#### [Text provided]
The Bank did not explain why the fall in long-dated gilt prices “has become more significant in the past day”, but experts quickly identified the UK pensions industry as the leading cause. Specifically, the wider UK economy is at risk because most UK retirement savings are managed using an approach known as liability-driven investing (LDI).
The LDI solution
The total UK assets covered by LDI has exploded in a decade, from £400 billion in 2011 to £1.6 trillion in 2021. That equates to over 70% of UK GDP, and more than the UK government’s general debt (after stripping out the gilts held by the Bank of England).
The main reason behind this “success” is LDI’s capacity to cover long-term pension liabilities. Almost exclusively used in final-salary schemes, LDI is supposed to guarantee that there will be enough assets to cover liabilities over the life of the scheme.
Pension funds traditionally hedge against downturns in the stock market by also putting money into the government bonds issued by “safe” countries such as the US, Japan, Germany or the UK. When share prices fall during a downturn, government bond prices would normally rise because they were seen as a place of safety. So while one part of the pension portfolio falls in value, the other rises to help offset losses.
But when interest rates were cut to zero after the global financial crisis and central banks increased the money supply through QE, it drove bond prices to very high levels. This meant that they couldn’t go much higher during a downturn because the rate of return (known as the yield) was so low at such prices. This meant they were a less effective hedge – plus the very low yields meant they weren’t making much money for pension funds anymore.
To improve the overall expected return of funds, LDI suggests putting less money into bonds and more into shares and other assets with higher expected rates of return. Instead of hedging with bonds, fund managers enter into insurance contracts known as interest-rate swaps. These allow you to achieve the same long-term rate of return as from a traditional hedging strategy – and potentially more if your extra allocation into shares produces higher returns.
Why it has gone wrong
Unfortunately there are three problems with LDI. First, a fund’s overall exposure to a downturn in the stock market can be greater, thus increasing the risk profile of the scheme.
As well as the fact that shares are usually riskier anyway, many pension funds have also moved into more leveraged investing as part of LDI. This is where you borrow to potentially make more money from your investment. So instead of buying share A and, say, seeing its value increase or fall by 5%, you borrow to buy five times as much of the share. If it goes up 5%, you make five times more, but you also lose five times more if it goes down 5% – plus you’re in danger of losing the sum you put up as collateral to borrow the money in the first place.
A 2019 survey covering 137 of the UK’s largest 400 final-salary schemes found that 45% (accounting for 58% of all the money in all the schemes) had increased their use of leverage over the past five years, while 23% (accounting for 34% of scheme assets) had increased it in the past year.
Of all the schemes, 62% had bought interest-rate swaps, and these contracts themselves accounted for 43% of all leveraged investments. The maximum permitted level of leverage was between one and seven times – meaning that in some cases, fund managers have been borrowing to multiply the size of their risk sevenfold.
The second problem with LDI concerns the relationship between the swaps and government bonds. A swap has two components: a part that periodically pays money to holders based on the yields on long-term government bonds, and a part that requires the holder to pay money to the issuer based on the yields on short-term government bonds. Because yields on long-term bonds have recently increased much more than the yields on short-term bonds, the swaps have suddenly lost a lot of value because holders are now receiving much less while their payments haven’t fallen much.

Bounding box coordinate data:
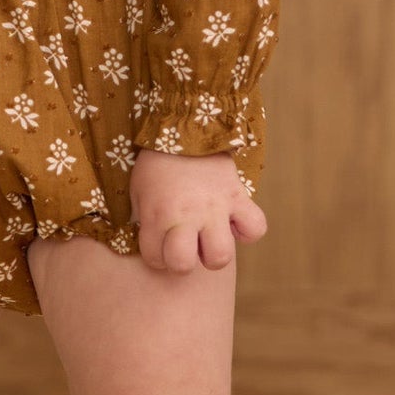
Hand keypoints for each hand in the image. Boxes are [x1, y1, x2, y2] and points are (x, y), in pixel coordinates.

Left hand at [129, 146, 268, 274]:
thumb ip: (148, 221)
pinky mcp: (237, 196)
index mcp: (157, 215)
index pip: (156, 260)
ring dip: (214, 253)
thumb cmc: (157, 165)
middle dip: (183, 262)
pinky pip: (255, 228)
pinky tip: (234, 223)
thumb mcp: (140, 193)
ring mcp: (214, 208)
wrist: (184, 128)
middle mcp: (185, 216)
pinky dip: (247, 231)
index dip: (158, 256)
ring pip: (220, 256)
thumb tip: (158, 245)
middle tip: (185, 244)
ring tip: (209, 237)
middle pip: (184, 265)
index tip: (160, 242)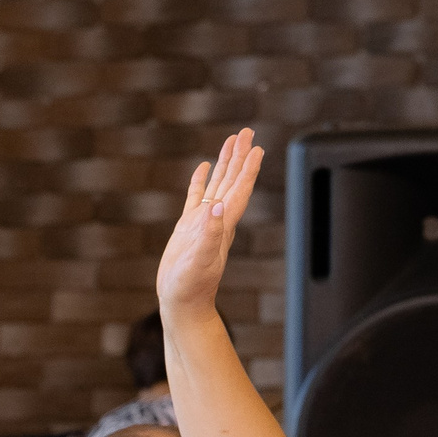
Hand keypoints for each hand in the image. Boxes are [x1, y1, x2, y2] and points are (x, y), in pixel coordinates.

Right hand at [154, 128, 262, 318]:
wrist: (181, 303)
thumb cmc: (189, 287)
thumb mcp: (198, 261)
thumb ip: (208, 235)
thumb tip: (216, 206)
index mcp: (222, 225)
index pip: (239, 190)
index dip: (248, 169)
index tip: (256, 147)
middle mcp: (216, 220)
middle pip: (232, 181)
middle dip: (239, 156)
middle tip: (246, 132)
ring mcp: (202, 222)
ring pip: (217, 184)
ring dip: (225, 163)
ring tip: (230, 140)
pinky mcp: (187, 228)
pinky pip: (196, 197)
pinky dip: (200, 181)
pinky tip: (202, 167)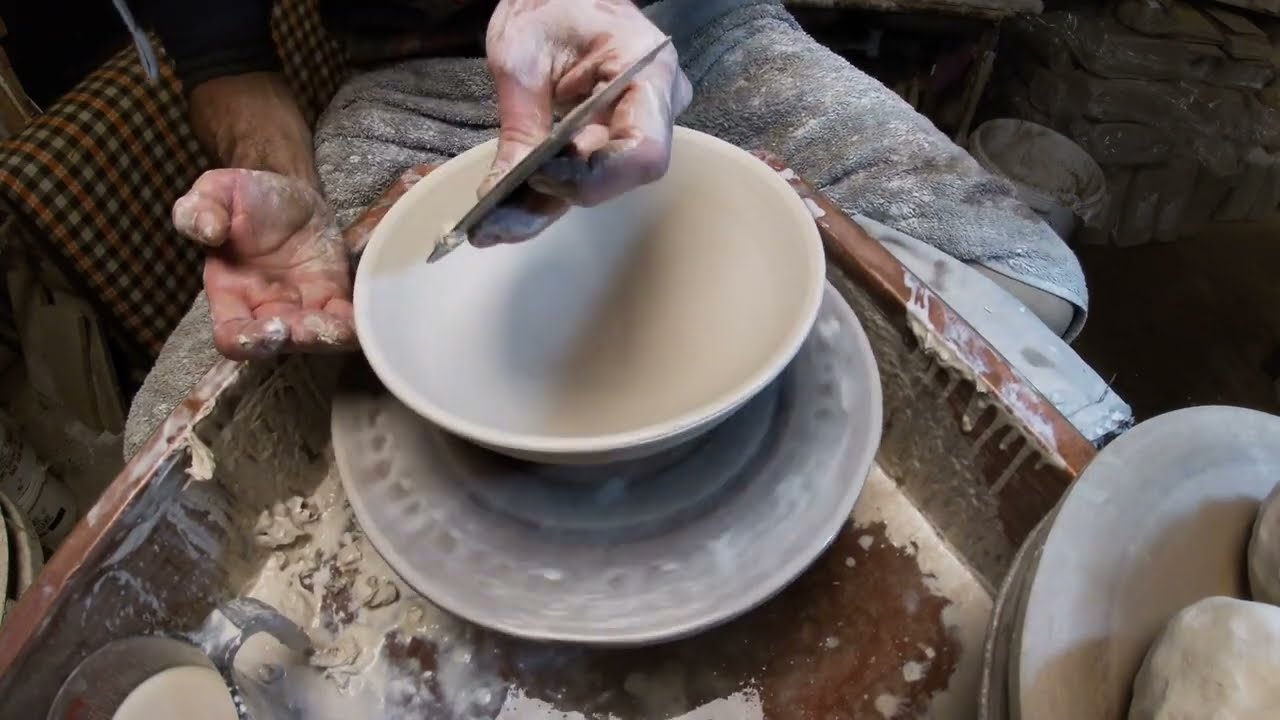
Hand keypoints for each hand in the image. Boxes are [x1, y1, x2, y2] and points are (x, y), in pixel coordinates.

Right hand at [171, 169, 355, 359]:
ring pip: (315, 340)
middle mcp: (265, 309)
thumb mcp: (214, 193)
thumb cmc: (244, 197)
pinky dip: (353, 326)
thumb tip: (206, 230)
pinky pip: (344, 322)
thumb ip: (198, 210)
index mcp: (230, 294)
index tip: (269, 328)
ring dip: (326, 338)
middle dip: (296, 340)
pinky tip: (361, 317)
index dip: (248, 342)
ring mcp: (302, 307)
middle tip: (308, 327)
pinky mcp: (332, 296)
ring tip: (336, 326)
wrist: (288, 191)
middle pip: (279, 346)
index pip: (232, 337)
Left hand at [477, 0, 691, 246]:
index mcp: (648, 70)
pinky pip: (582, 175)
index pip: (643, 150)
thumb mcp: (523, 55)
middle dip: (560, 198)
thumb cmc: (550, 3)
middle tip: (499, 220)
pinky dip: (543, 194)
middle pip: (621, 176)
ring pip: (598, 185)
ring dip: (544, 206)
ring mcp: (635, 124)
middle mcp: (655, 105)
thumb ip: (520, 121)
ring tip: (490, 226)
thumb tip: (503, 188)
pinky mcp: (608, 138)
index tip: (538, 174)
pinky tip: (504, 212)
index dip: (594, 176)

==

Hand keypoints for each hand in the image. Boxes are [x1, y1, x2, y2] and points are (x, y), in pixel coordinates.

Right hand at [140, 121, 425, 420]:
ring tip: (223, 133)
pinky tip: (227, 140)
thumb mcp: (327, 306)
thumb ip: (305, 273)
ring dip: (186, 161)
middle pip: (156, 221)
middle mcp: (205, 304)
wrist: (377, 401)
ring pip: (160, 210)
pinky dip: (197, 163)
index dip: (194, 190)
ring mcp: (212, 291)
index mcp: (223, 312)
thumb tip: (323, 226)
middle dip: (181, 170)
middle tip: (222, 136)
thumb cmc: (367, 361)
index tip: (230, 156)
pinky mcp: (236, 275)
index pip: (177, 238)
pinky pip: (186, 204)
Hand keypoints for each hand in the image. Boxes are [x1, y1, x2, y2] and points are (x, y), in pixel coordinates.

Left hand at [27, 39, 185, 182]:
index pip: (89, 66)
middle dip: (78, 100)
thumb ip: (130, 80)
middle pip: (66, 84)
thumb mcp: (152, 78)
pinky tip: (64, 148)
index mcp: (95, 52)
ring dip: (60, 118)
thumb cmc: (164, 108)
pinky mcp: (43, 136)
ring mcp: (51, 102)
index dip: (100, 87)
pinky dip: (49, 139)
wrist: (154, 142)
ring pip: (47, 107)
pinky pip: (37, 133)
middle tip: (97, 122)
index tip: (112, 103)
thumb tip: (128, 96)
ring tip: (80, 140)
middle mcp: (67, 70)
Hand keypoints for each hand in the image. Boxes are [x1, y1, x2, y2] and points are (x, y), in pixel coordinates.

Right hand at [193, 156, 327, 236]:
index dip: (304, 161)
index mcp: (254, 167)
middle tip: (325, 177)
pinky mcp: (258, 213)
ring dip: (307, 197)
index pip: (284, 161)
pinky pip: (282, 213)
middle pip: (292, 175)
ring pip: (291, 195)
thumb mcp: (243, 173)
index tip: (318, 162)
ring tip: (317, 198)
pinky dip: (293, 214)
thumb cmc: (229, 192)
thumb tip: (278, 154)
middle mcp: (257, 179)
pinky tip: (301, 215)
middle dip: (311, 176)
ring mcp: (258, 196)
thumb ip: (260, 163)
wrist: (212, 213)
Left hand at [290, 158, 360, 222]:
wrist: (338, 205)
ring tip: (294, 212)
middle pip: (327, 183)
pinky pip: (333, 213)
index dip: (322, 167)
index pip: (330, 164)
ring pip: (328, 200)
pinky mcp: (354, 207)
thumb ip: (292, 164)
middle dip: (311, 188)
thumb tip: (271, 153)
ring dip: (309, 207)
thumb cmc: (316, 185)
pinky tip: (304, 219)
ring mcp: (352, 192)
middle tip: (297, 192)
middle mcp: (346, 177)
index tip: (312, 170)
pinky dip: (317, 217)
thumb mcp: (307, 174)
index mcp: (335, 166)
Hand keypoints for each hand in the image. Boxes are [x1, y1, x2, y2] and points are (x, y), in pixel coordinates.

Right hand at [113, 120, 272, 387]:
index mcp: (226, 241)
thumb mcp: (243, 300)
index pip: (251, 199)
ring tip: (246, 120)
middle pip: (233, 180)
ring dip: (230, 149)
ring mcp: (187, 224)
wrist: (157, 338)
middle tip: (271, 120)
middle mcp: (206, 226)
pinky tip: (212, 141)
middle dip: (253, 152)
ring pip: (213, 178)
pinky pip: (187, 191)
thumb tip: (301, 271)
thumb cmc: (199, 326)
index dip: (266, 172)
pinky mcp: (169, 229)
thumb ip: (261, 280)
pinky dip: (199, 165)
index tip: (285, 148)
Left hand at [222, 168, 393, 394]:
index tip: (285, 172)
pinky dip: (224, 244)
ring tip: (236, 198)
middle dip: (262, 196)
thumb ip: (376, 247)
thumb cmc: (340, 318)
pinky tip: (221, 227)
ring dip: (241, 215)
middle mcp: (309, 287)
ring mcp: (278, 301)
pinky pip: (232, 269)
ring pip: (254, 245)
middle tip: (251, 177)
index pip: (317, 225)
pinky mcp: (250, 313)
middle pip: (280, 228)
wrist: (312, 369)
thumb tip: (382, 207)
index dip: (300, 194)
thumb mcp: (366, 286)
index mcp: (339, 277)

---

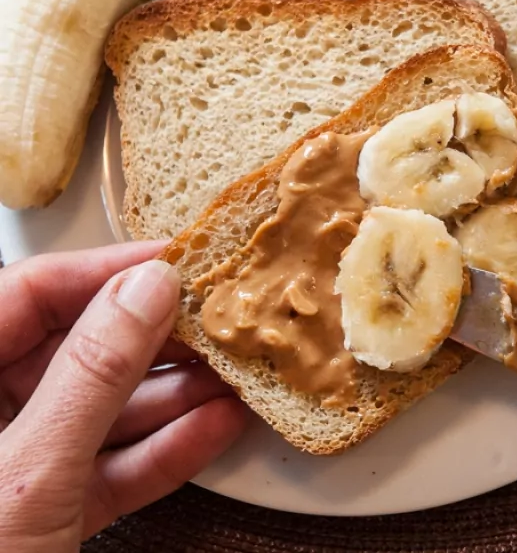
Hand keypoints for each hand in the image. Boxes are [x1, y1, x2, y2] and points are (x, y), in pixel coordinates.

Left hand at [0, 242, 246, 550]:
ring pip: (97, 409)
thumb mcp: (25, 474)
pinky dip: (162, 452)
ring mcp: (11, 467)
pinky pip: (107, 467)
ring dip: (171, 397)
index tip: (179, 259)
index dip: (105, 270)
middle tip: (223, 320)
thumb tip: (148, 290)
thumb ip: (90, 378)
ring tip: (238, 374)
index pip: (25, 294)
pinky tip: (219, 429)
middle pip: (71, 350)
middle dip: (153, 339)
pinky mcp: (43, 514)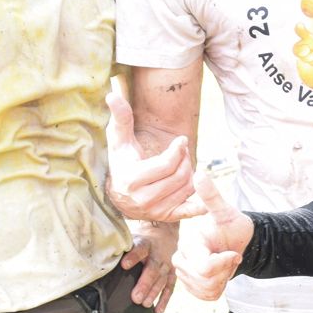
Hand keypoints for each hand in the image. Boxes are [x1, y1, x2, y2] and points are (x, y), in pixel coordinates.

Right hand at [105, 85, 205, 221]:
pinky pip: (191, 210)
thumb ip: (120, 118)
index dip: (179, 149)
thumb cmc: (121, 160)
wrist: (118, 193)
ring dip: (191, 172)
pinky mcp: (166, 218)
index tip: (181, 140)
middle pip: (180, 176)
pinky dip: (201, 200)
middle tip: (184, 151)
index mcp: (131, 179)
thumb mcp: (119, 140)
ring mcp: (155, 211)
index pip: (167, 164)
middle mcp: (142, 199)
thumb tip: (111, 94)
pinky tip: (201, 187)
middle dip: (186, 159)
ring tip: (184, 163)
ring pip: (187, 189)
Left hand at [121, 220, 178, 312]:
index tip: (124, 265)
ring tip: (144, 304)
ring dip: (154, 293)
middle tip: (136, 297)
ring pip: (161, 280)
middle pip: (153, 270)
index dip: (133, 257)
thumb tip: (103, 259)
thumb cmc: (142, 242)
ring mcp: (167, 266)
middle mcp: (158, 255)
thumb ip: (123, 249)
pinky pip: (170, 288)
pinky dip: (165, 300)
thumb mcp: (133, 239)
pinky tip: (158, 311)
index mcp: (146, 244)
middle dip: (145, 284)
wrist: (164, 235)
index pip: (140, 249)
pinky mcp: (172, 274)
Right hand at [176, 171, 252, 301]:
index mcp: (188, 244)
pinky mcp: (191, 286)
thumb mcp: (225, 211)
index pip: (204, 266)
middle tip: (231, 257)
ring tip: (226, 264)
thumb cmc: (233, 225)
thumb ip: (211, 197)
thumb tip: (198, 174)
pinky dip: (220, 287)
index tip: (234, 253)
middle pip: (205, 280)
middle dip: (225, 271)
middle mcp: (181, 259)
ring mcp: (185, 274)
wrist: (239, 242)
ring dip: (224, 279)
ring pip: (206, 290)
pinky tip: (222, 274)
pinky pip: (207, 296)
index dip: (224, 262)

#### [Required work]
1 - Please list every country the text on liability-driven investing names as issuing "safe" government bonds.
2 - According to the text on liability-driven investing, what was the total of UK assets covered by LDI in 2021?

#### [Responses per task]
1 - US, Japan, Germany, UK

2 - £1.6 trillion